You might have noticed that the name attached to this blog is Verochka Grinkov. Verochka Grinkov is the name I decided should be applied not to my imaginary friend, but to my imaginary life coach. In my mind, Verochka is a solid, no-nonsense Russian woman in head-to-toe fox fur. Her hair is dyed the same aggressive red as her lipstick. She frowns at me constantly. Verochka is the voice in my head that tells me to shut up and skate, sighs in dismay when I have the fourth (or fifth, or seventh) cookie, and tells me to walk it off when I get an unexpected kick in the keister from life. If Verochka was a real person, my life would be in much better shape because I would probably be terrified of her. Alas, though, she is easily dissipated with a wave of my hand, leaving me to my cookies and lethargy.

Alas, Verochka Grinkov is not real, but there are figure skating that are. I've signed up for another round of lessons, and hopefully their polite but disappointed faces when they tell me to execute an inside three turn will at last shame me into trying harder at them. I'm hoping that with lessons blog updates will become much more regular, skating will become much more fulfilling, and progress will become much more quantifiable. All good things.

But you know, in that same vein, I should probably start calling my mother after every meal in order to get an approximation of Verochka's disapproval at eating the same soup for three days until I go crazy and decide life will only be worth living if I eat three tacos with chips and queso. Hey! Maybe I could even tape Martha Stewarts face to the side of my cats and be guilted into doing the dishes more often!

Thursday, January 6, 2011

Kate - Reminding Yourself to Breathe In And Out

Well, I’ve had another break from skating thanks to the surgery. I’m waiting until my post-op appointment to go back to it and we resume classes on the 22nd, so this blog should be a lot more active then. We’ll have new things we’re learning and exciting stuff to talk about.

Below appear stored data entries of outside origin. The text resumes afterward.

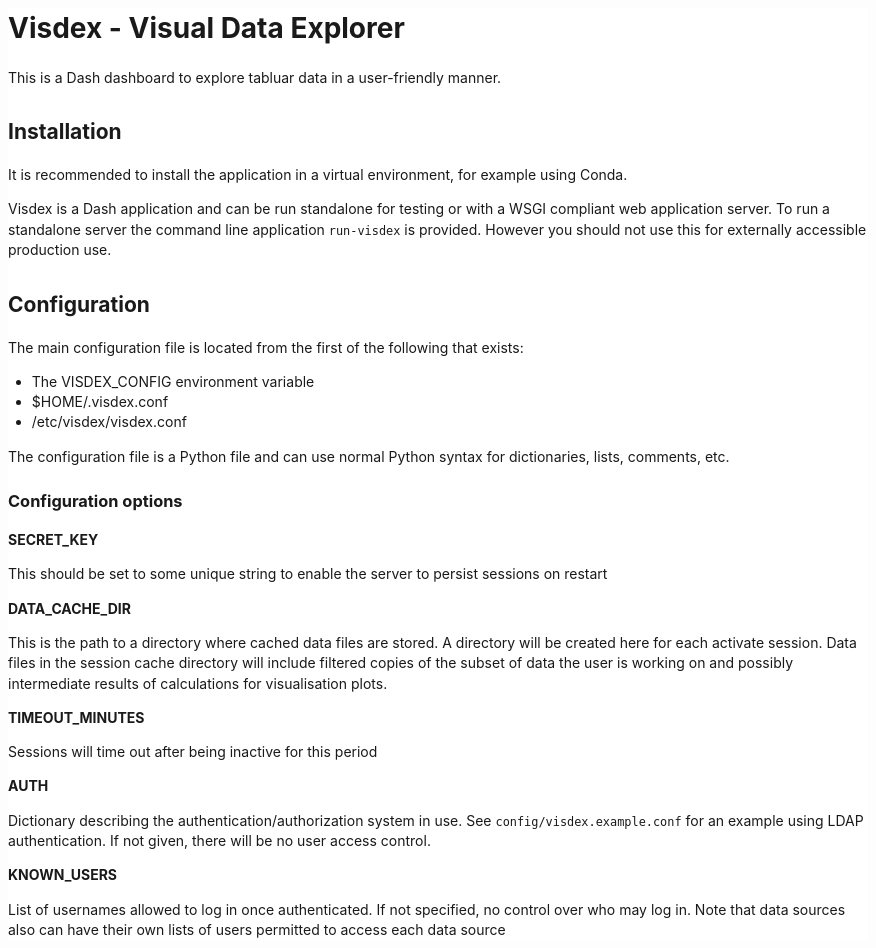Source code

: # Visdex - Visual Data Explorer

This is a Dash dashboard to explore tabluar data in a user-friendly manner.

## Installation

It is recommended to install the application in a virtual environment, for
example using Conda.

Visdex is a Dash application and can be run standalone for testing or with 
a WSGI compliant web application server. To run a standalone server the command
line application ```run-visdex``` is provided. However you should not use this
for externally accessible production use.

## Configuration

The main configuration file is located from the first of the following that
exists:

 - The VISDEX_CONFIG environment variable
 - $HOME/.visdex.conf
 - /etc/visdex/visdex.conf

The configuration file is a Python file and can use normal Python syntax for
dictionaries, lists, comments, etc.

### Configuration options

**SECRET_KEY**

This should be set to some unique string to enable the server to persist
sessions on restart

**DATA_CACHE_DIR**

This is the path to a directory where cached data files are stored. A directory
will be created here for each activate session. Data files in the session
cache directory will include filtered copies of the subset of data the user
is working on and possibly intermediate results of calculations for visualisation
plots.

**TIMEOUT_MINUTES**

Sessions will time out after being inactive for this period

**AUTH**

Dictionary describing the authentication/authorization system
in use. See ``config/visdex.example.conf`` for an example using
LDAP authentication. If not given, there will be no user access control.

**KNOWN_USERS**

List of usernames allowed to log in once authenticated. If not specified, no
control over who may log in. Note that data sources also can have their
own lists of users permitted to access each data source
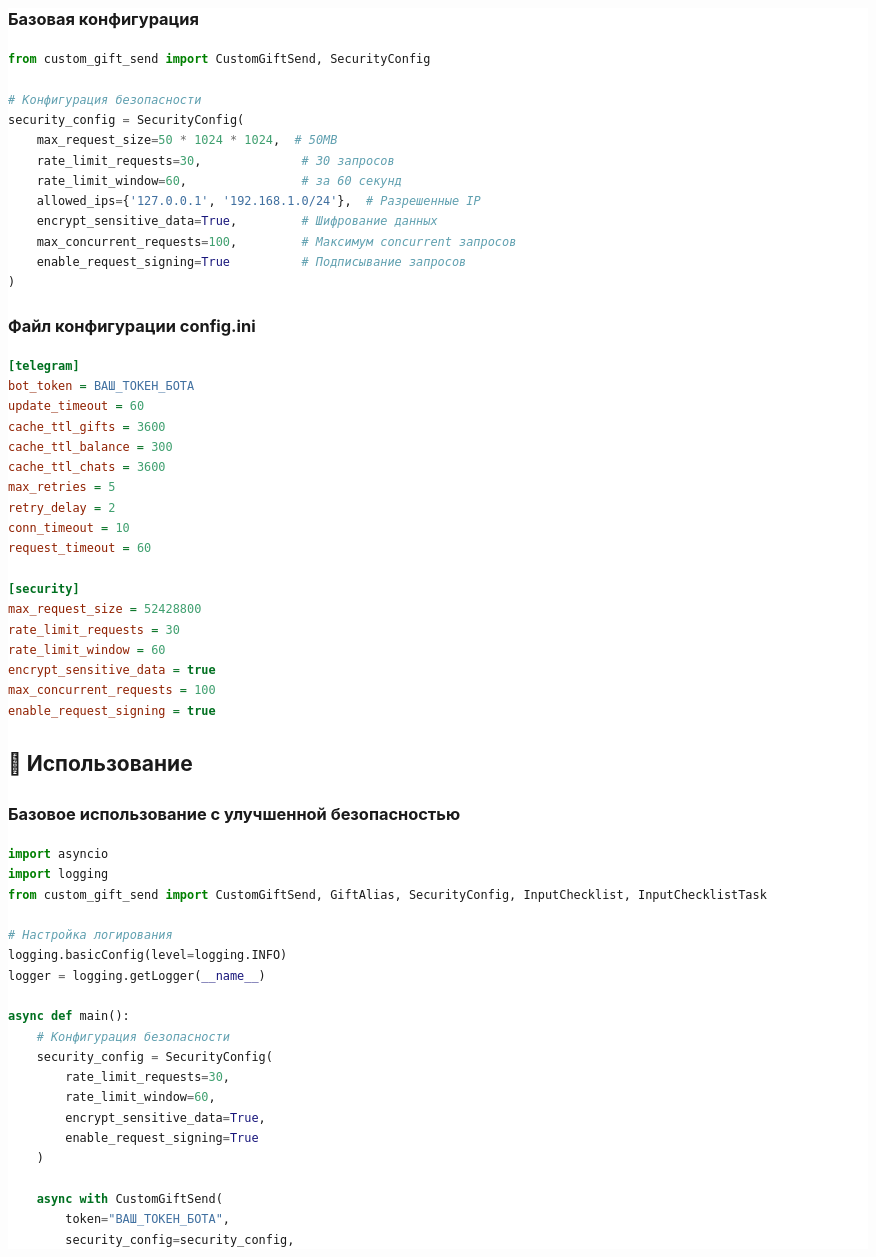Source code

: ### Базовая конфигурация
```python
from custom_gift_send import CustomGiftSend, SecurityConfig

# Конфигурация безопасности
security_config = SecurityConfig(
    max_request_size=50 * 1024 * 1024,  # 50MB
    rate_limit_requests=30,              # 30 запросов
    rate_limit_window=60,                # за 60 секунд
    allowed_ips={'127.0.0.1', '192.168.1.0/24'},  # Разрешенные IP
    encrypt_sensitive_data=True,         # Шифрование данных
    max_concurrent_requests=100,         # Максимум concurrent запросов
    enable_request_signing=True          # Подписывание запросов
)
```

### Файл конфигурации config.ini
```ini
[telegram]
bot_token = ВАШ_ТОКЕН_БОТА
update_timeout = 60
cache_ttl_gifts = 3600
cache_ttl_balance = 300
cache_ttl_chats = 3600
max_retries = 5
retry_delay = 2
conn_timeout = 10
request_timeout = 60

[security]
max_request_size = 52428800
rate_limit_requests = 30
rate_limit_window = 60
encrypt_sensitive_data = true
max_concurrent_requests = 100
enable_request_signing = true
```

## 🎯 Использование

### Базовое использование с улучшенной безопасностью
```python
import asyncio
import logging
from custom_gift_send import CustomGiftSend, GiftAlias, SecurityConfig, InputChecklist, InputChecklistTask

# Настройка логирования
logging.basicConfig(level=logging.INFO)
logger = logging.getLogger(__name__)

async def main():
    # Конфигурация безопасности
    security_config = SecurityConfig(
        rate_limit_requests=30,
        rate_limit_window=60,
        encrypt_sensitive_data=True,
        enable_request_signing=True
    )
    
    async with CustomGiftSend(
        token="ВАШ_ТОКЕН_БОТА",
        security_config=security_config,
```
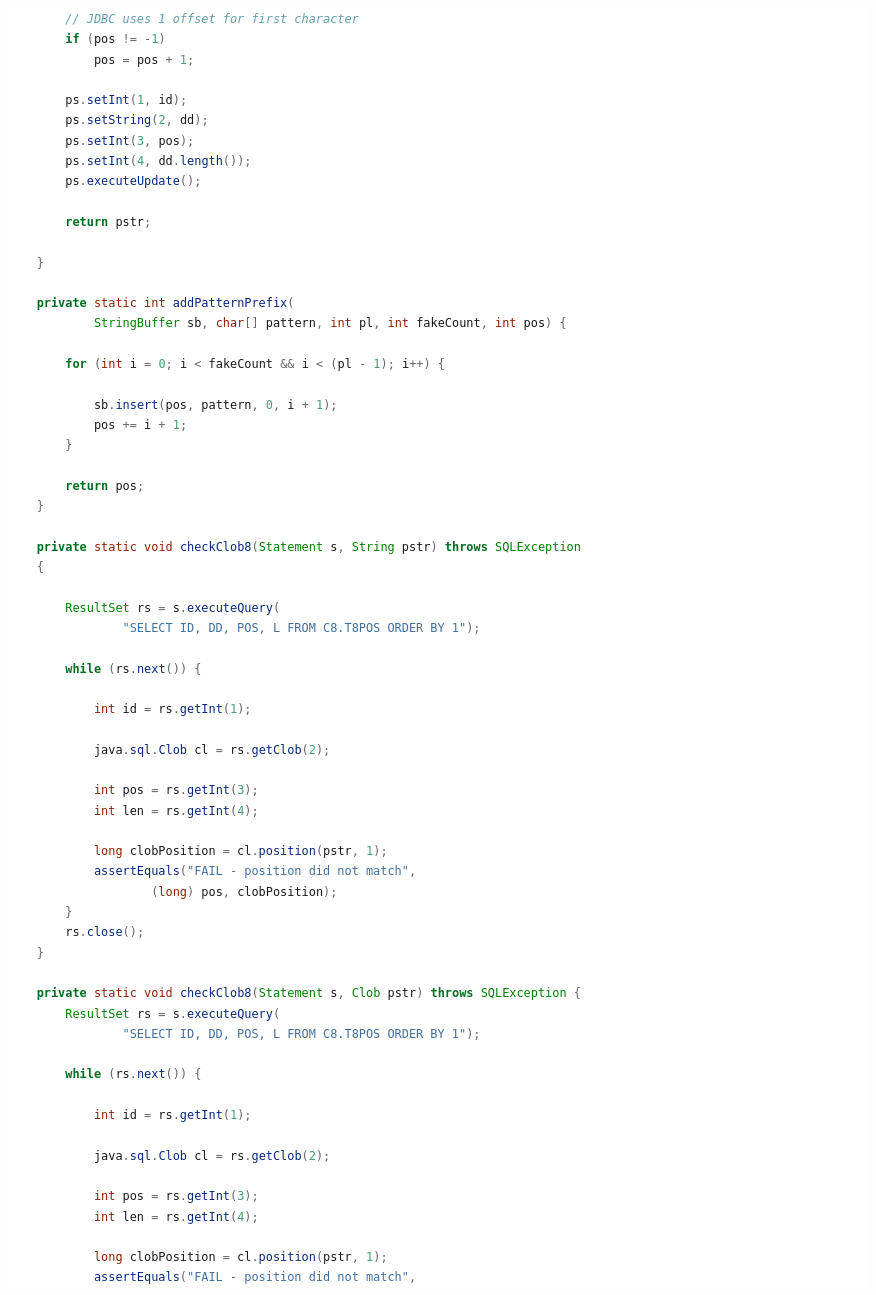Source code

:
 ```java
        // JDBC uses 1 offset for first character
        if (pos != -1)
            pos = pos + 1;

        ps.setInt(1, id);
        ps.setString(2, dd);
        ps.setInt(3, pos);
        ps.setInt(4, dd.length());
        ps.executeUpdate();

        return pstr;

    }

    private static int addPatternPrefix(
            StringBuffer sb, char[] pattern, int pl, int fakeCount, int pos) {

        for (int i = 0; i < fakeCount && i < (pl - 1); i++) {

            sb.insert(pos, pattern, 0, i + 1);
            pos += i + 1;
        }

        return pos;
    }

    private static void checkClob8(Statement s, String pstr) throws SQLException
    {

        ResultSet rs = s.executeQuery(
                "SELECT ID, DD, POS, L FROM C8.T8POS ORDER BY 1");

        while (rs.next()) {

            int id = rs.getInt(1);

            java.sql.Clob cl = rs.getClob(2);

            int pos = rs.getInt(3);
            int len = rs.getInt(4);

            long clobPosition = cl.position(pstr, 1);
            assertEquals("FAIL - position did not match",
                    (long) pos, clobPosition);
        }
        rs.close();
    }

    private static void checkClob8(Statement s, Clob pstr) throws SQLException {
        ResultSet rs = s.executeQuery(
                "SELECT ID, DD, POS, L FROM C8.T8POS ORDER BY 1");

        while (rs.next()) {

            int id = rs.getInt(1);

            java.sql.Clob cl = rs.getClob(2);

            int pos = rs.getInt(3);
            int len = rs.getInt(4);

            long clobPosition = cl.position(pstr, 1);
            assertEquals("FAIL - position did not match",
```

My surgery included some Very Bad News, which I am somewhat uncomfortable discussing here despite having discussed it elsewhere on the internet. Listen, I’m weird this stuff. So, let’s just say it’s going to take me some time to come to grips with it. It’s also kicking up the grief I have over losing my mother. I wish she were here so I could talk to her and get some advice.

She isn’t, though, and I can’t change the Bad News. I can only move forward, and I am going to start that by actually posting in this thing. I’m going to document my New Year’s resolutions. I used to not really make them, figuring I was just setting myself up for failure, but then last year I made one and it was “find a physical activity I actually enjoy and stick with it” and I DID! So, inspired by that, I made more than one resolution this year:

1. Pass the Adult Pre-Bronze test before December 2011 so I can start competing.

2. Start cooking at least twice a week like a goddamn adult.

3. Actually do off-ice training instead of waking up and being like "Oh, I suddenly...don't....want to." and then being lazy.

4. Finally stop dithering and buy a pair of cowboy boots. Seriously, I've been thinking about this for like four years. It's time.

Wish me luck! Hopefully I’ll be able to keep at least three out of four!